Jessica Javelet
- Born: June 25, 1985 (age 41)
- Height: 1.69 m (5 ft 6+1⁄2 in)
- Weight: 62 kg (137 lb; 9 st 11 lb)

Rugby union career
- Position: Wing

International career
- Years: Team / Apps / (Points)
- 2017: United States / 3 / (5)

National sevens team
- Years: Team /  / Comps
- 2014: United States

= Jessica Javelet =

American rugby union player

Jessica Javelet (born June 25, 1985) is an American rugby union player. She attended the University of Louisville from 2003 to 2007, where she played field hockey.

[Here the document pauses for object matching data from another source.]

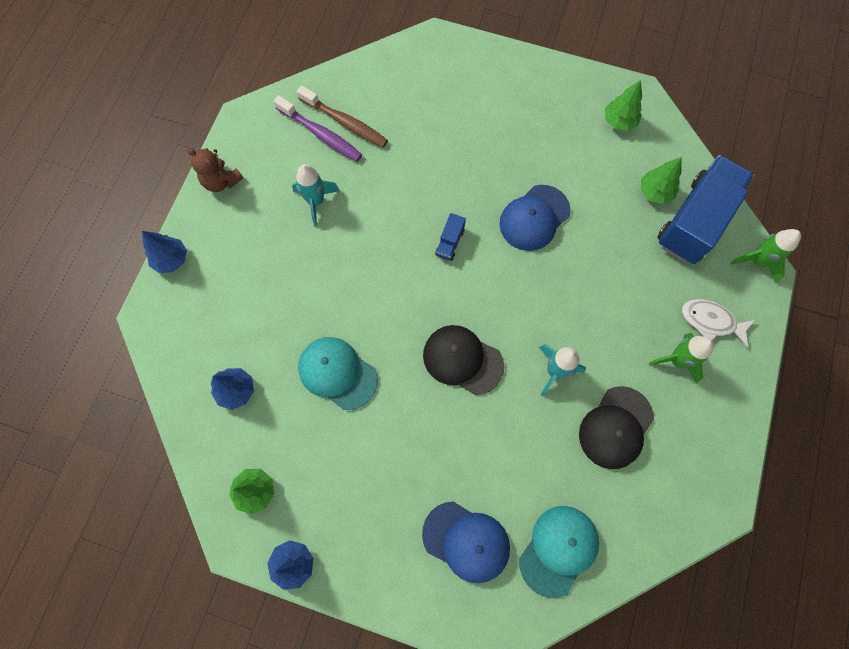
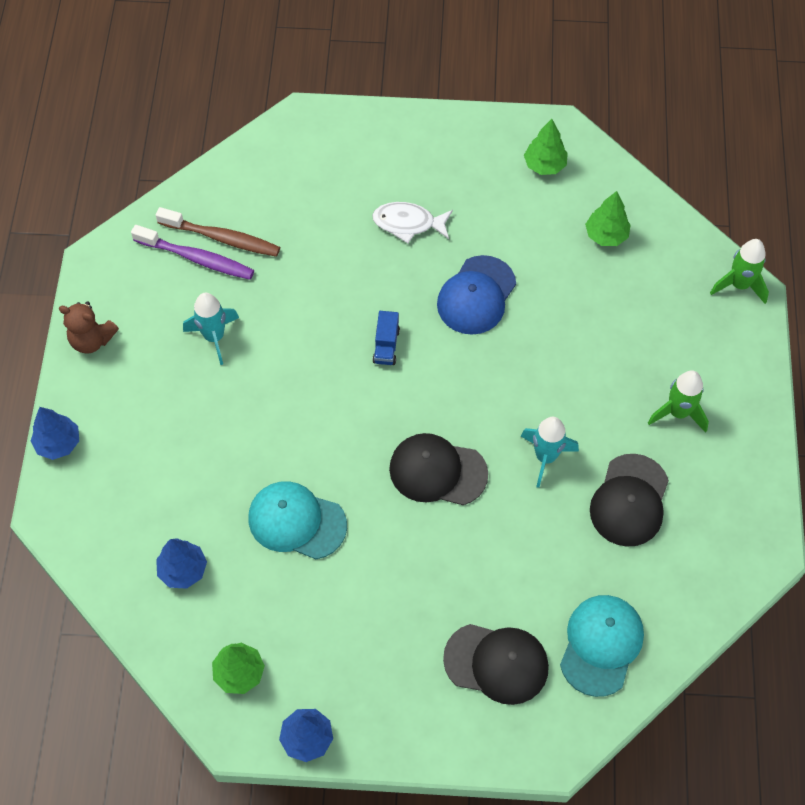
camera: 15 degrees left, 10 degrees down
blue cap [422,501,510,583] -> black cap [443,624,549,705]
blue truck [657,155,754,264] -> none
white fish [682,299,755,348] -> white fish moved to [372,202,453,243]

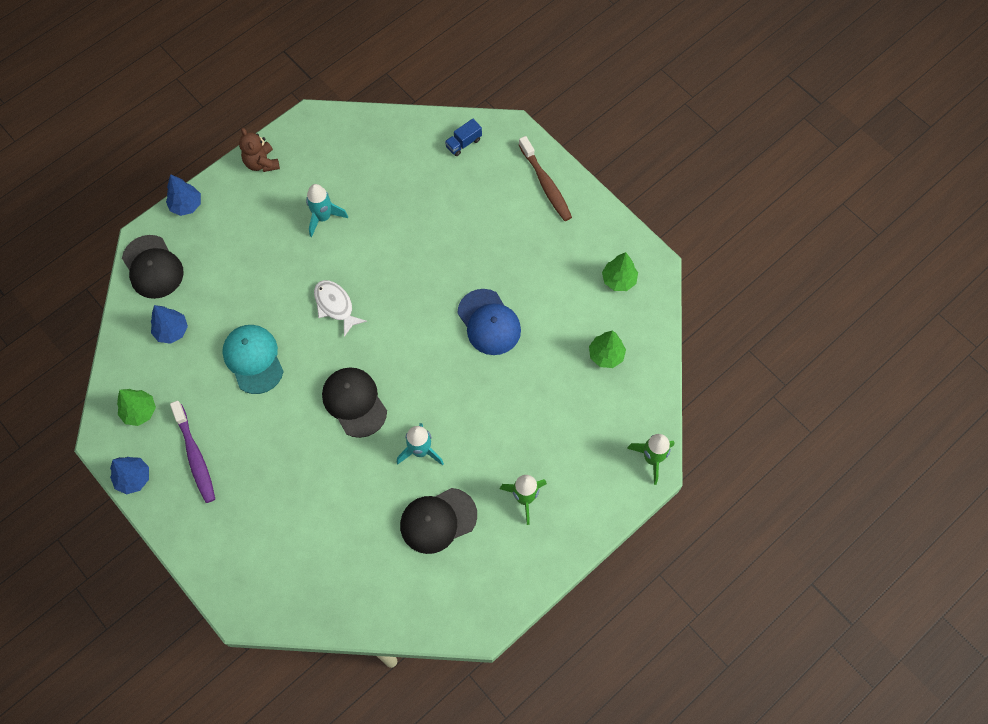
camera: 45 degrees right, 5 degrees up
purple toothbrush [131,225,254,280] -> purple toothbrush moved to [170,401,215,503]
brown toothbrush [156,207,280,257] -> brown toothbrush moved to [519,136,572,221]
white fish [372,202,453,243] -> white fish moved to [314,280,367,337]
blue truck [372,311,400,365] -> blue truck moved to [445,119,482,156]
blue cap [437,255,516,335] -> blue cap turned 105 degrees counterclockwise [457,289,521,355]
black cap [443,624,549,705] -> black cap moved to [122,235,184,299]
turquoise cap [560,595,644,697] -> none

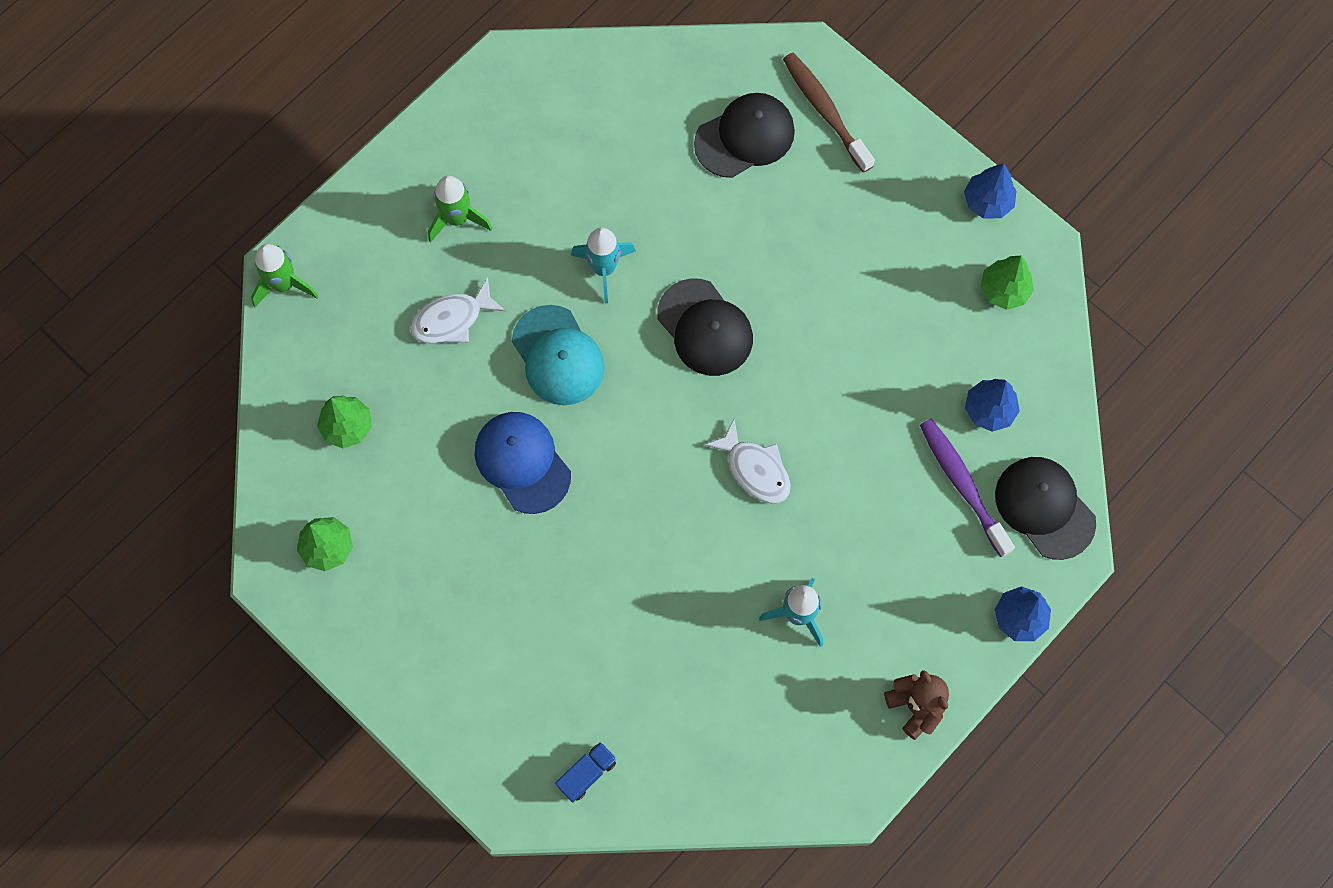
camera: 175 degrees right, 5 degrees up
purple toothbrush [170,401,215,503] -> purple toothbrush moved to [920,419,1015,557]
turquoise cap [222,325,284,394] -> turquoise cap moved to [512,305,605,405]
black cap [400,488,477,554] -> black cap moved to [694,93,795,178]
brown toothbrush [519,136,572,221] -> brown toothbrush moved to [783,53,875,173]
none -> white fish [410,278,506,343]

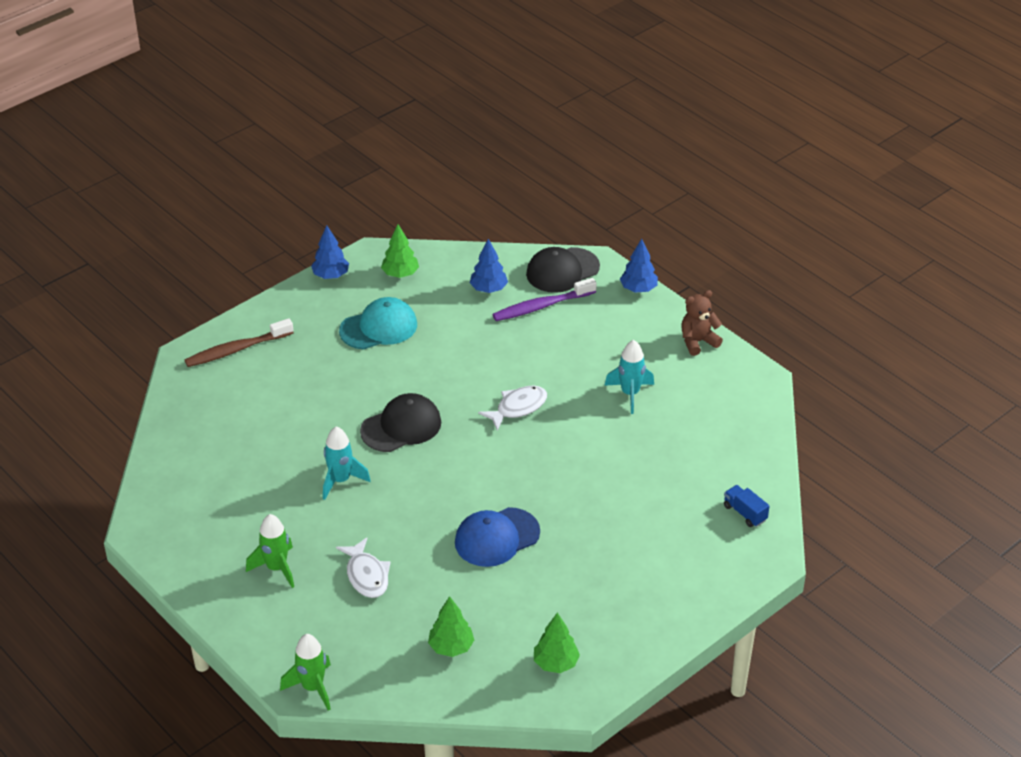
camera: 85 degrees left, 30 degrees down
turquoise cap [512,305,605,405] -> turquoise cap moved to [339,297,417,350]
black cap [694,93,795,178] -> none

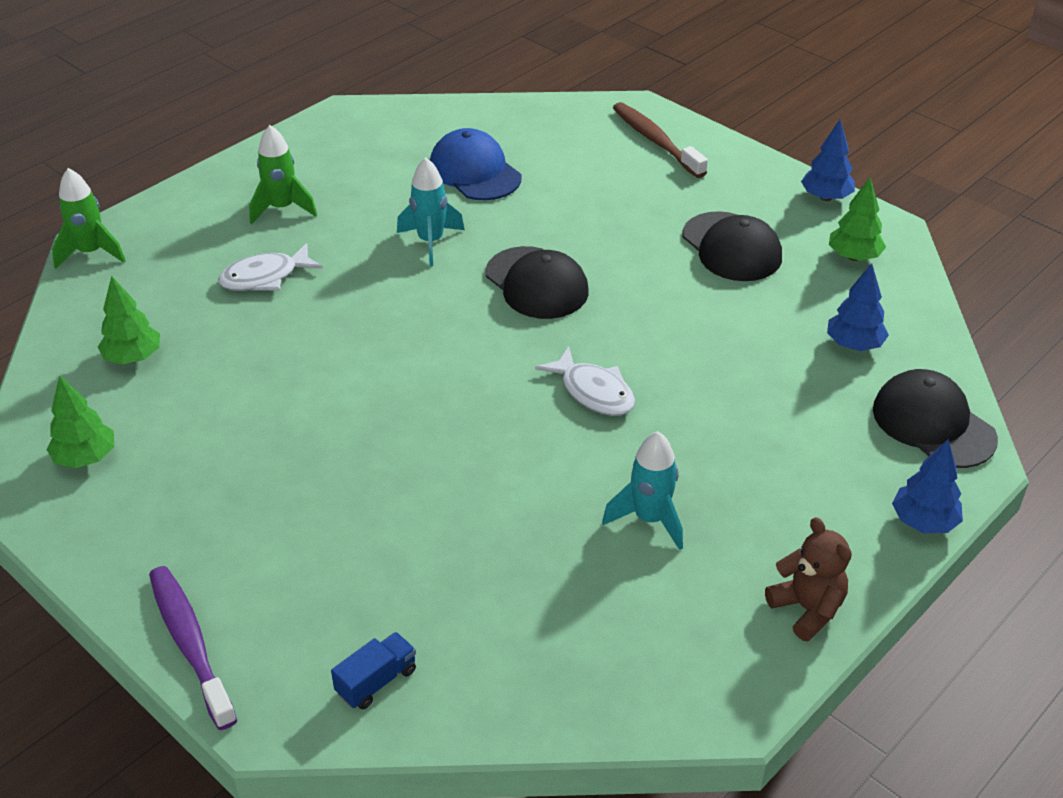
camera: 85 degrees right, 0 degrees up
turquoise cap [339,297,417,350] -> black cap [682,211,782,281]
blue cap [455,507,540,567] -> blue cap moved to [430,128,521,200]
purple toothbrush [492,278,597,321] -> purple toothbrush moved to [149,566,237,730]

She led the nation in scoring her junior season (2005), and she finished her career as a three-time All-American and the school record-holder for both points and goals. She was also a three-time academic All-American, a finalist for the NCAA Woman of the Year Award, and the valedictorian of her 2007 class, having graduated with a 4.0 GPA in marketing. She is a former field hockey player and played for the United States women's team from 2006 to 2009.

She made her debut for the sevens team at the 2014 USA Women's Sevens. Javelet was selected for the sevens team for the Rio Olympics. She and her team won their first Olympic match in Rio against Colombia by 48 points to 0 points.